Ketut menekankan bahwa dampak dari bencana tidak hanya berupa kerusakan fisik, tetapi juga menyisakan masalah psikologis yang mendalam, terutama bagi anak-anak dan pelajar di daerah terdampak. Oleh karena itu, ia mengajukan pentingnya adanya pendampingan psikososial yang berkelanjutan.
“Bencana yang melanda Aceh, Sumatera Utara, dan Sumatera Barat tidak hanya meninggalkan kerusakan fisik, tetapi juga dampak psikologis, khususnya bagi anak-anak,” ujar Ketut Kariyasa Adnyana kepada wartawan, Minggu (4/1).
Menurutnya, pemulihan mental anak harus menjadi prioritas utama pemerintah, seiring dengan upaya rehabilitasi sarana dan prasarana pendidikan yang rusak akibat bencana.
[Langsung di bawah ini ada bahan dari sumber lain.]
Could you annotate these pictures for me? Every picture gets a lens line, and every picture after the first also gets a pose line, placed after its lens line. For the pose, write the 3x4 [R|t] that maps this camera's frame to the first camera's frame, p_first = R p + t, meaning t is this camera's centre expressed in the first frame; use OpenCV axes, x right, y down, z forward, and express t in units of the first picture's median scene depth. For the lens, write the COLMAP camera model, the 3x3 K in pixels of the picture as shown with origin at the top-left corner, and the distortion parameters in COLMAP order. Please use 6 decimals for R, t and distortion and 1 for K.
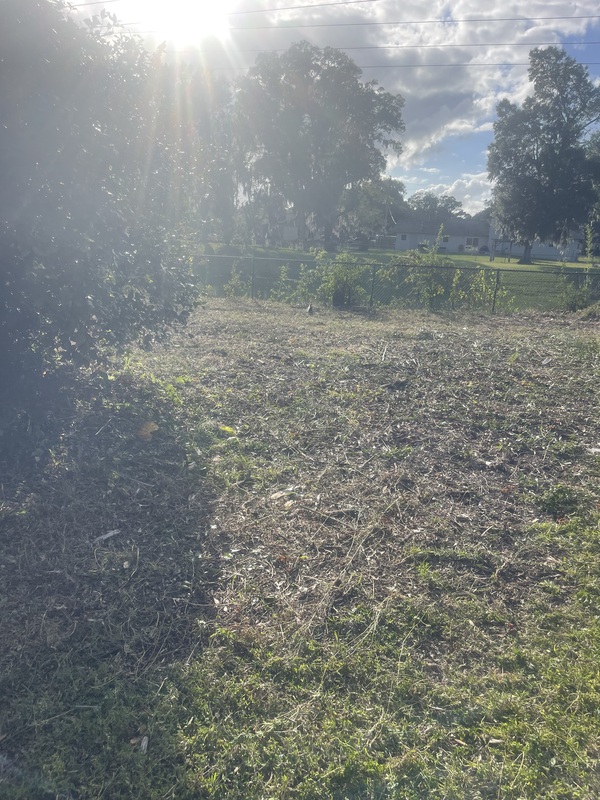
lens RADIAL K [[601.9, 0, 293.2], [0, 601.9, 405.5], [0, 0, 1]] dist [0.068927, -0.096250]
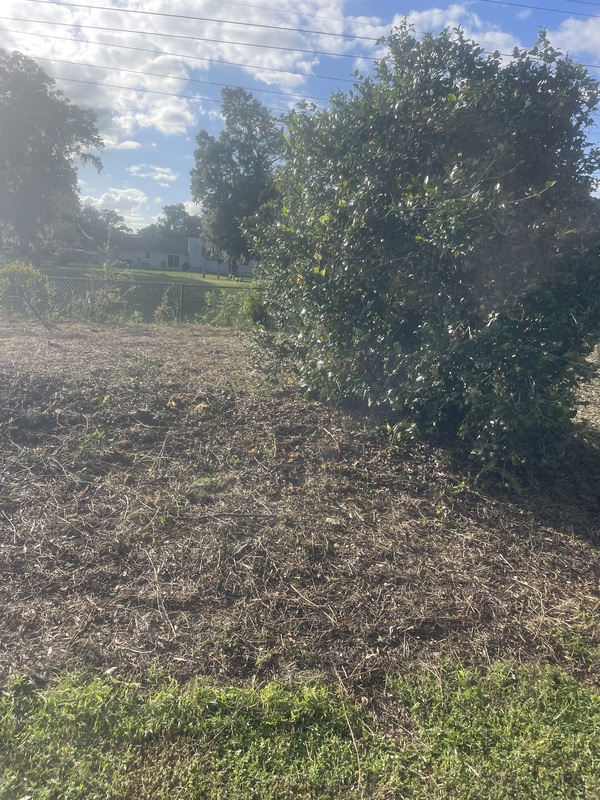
lens RADIAL K [[601.9, 0, 296.5], [0, 601.9, 392.6], [0, 0, 1]] dist [0.068927, -0.096250]
pose [[0.854037, -0.094351, 0.511584, -1.023413], [0.114829, 0.993349, -0.008492, -0.087229], [-0.507380, 0.065997, 0.859192, 0.135134]]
“Pemulihan mental anak sama pentingnya dengan rehabilitasi sarana pendidikan, karena rasa aman dan ketenangan batin menjadi fondasi utama bagi proses belajar,” tambahnya.
Legislator Fraksi PDIP ini juga menyampaikan beberapa temuan di lapangan, khususnya di wilayah Aceh. Menurutnya, masih ada berbagai persoalan mendasar dalam penanganan bencana. Ia menilai respons awal belum berjalan optimal.
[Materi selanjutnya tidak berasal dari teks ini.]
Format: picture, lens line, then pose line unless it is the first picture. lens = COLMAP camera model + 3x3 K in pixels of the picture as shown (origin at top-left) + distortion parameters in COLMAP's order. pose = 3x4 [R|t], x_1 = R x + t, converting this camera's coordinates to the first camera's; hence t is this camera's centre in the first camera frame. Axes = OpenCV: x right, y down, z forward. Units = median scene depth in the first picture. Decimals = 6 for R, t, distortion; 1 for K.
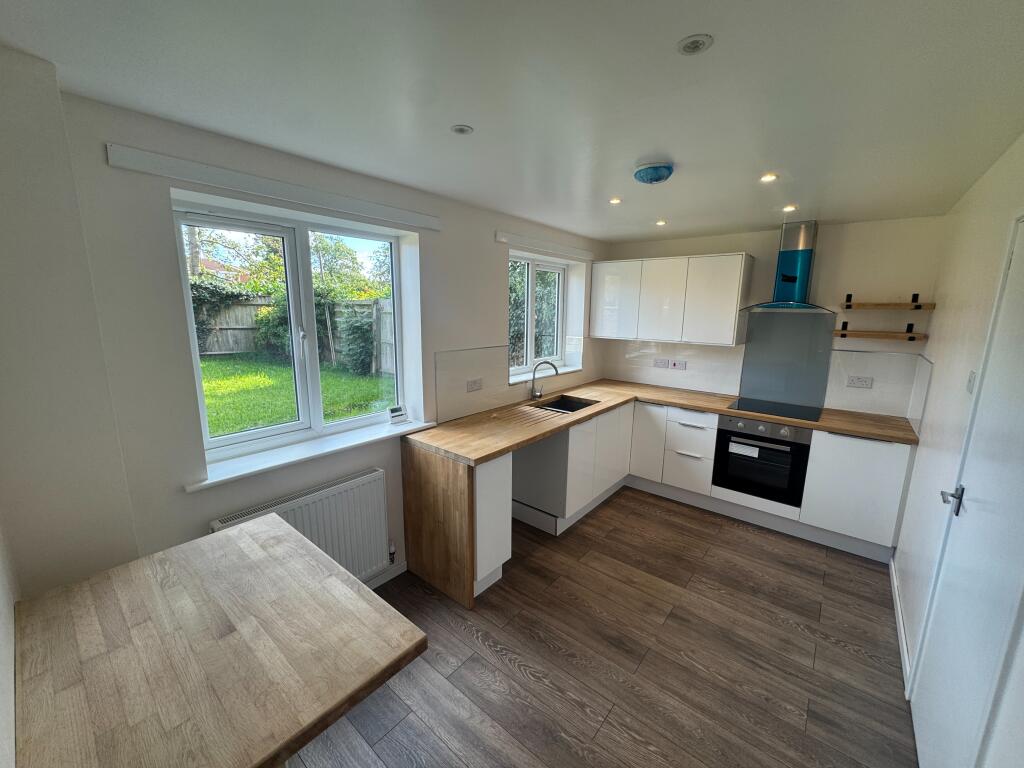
lens RADIAL K [[405.4, 0, 511.0], [0, 405.4, 383.3], [0, 0, 1]] dist [-0.001676, -0.000318]
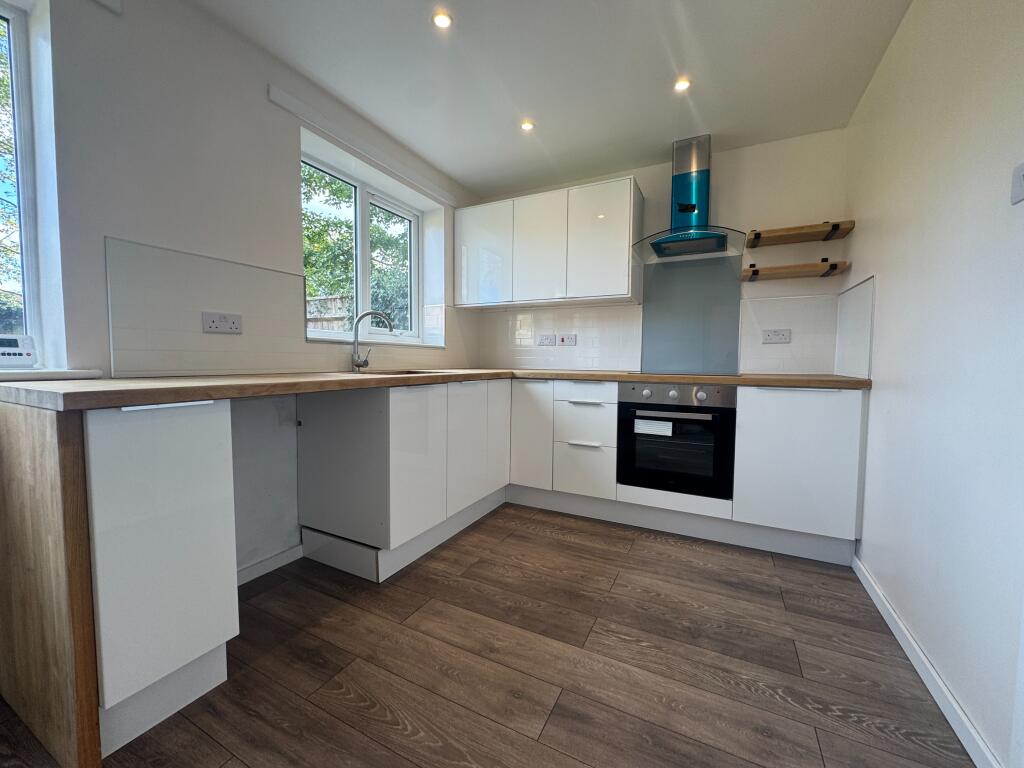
lens RADIAL K [[405.4, 0, 511.0], [0, 405.4, 383.3], [0, 0, 1]] dist [-0.001676, -0.000318]
pose [[0.977050, -0.015806, 0.212422, 0.179147], [0.042738, 0.991511, -0.122800, 0.169453], [-0.208678, 0.129061, 0.969431, 0.351330]]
“Kondisi justru menunjukkan keterlambatan respons, minimnya kesiapan, hingga kondisi dasar seperti listrik dan jaringan komunikasi yang lumpuh bahkan di ibu kota daerah terdampak,” ungkapnya.
Setelah melakukan peninjauan langsung ke lokasi banjir bandang di Sumatera, terutama di Aceh, Ketut menegaskan perlunya percepatan pemulihan yang disertai keterbukaan informasi dari pemerintah mengenai kondisi riil di lapangan.
“Mengingat ini juga untuk kepentingan rakyat yang menjadi korban, dan kepentingan pemerintah dalam menjalankan tugas-tugasnya dengan baik,” ucapnya.
Lebih lanjut, ia menekankan pentingnya transparansi dalam seluruh proses penanganan bencana, mengingat besarnya dampak yang ditimbulkan.
“Pemerintah harus lebih transparan dalam proses penanganan bencana ini, mengingat besarnya dampak kerusakan infrastruktur dan banyaknya korban jiwa yang timbul,” pungkasnya.
Tindakan yang Diperlukan
Berikut beberapa langkah yang dianjurkan oleh Ketut Kariyasa Adnyana dalam menangani dampak bencana:
- Pendampingan Psikososial
- Pemulihan mental anak dan pelajar harus menjadi prioritas utama.
-
Penyediaan layanan psikologis secara berkala untuk memastikan kesehatan mental masyarakat terdampak.
-
Rehabilitasi Infrastruktur
- Perbaikan sarana dan prasarana pendidikan yang rusak akibat bencana.
-
Pemulihan sistem listrik dan jaringan komunikasi di daerah terdampak.
-
Transparansi Informasi
- Pemerintah perlu memberikan informasi yang akurat dan cepat tentang kondisi di lapangan.
-
Meningkatkan koordinasi antara lembaga pemerintah dan masyarakat setempat.
-
Kesiapan Respons Awal
- Memperkuat sistem peringatan dini dan respons darurat.
- Pelatihan dan simulasi tanggap darurat dilakukan secara rutin.
Pentingnya Kolaborasi
Penanganan bencana memerlukan kolaborasi antara pemerintah, masyarakat, dan organisasi non-pemerintah. Dengan pendekatan yang terpadu, diharapkan dapat meminimalisir dampak bencana dan mempercepat proses pemulihan.
Dalam konteks ini, pentingnya partisipasi aktif masyarakat dan dukungan dari berbagai pihak sangat diperlukan. Hanya dengan kerja sama yang baik, masyarakat bisa bangkit dari krisis dan kembali menjalani kehidupan normal.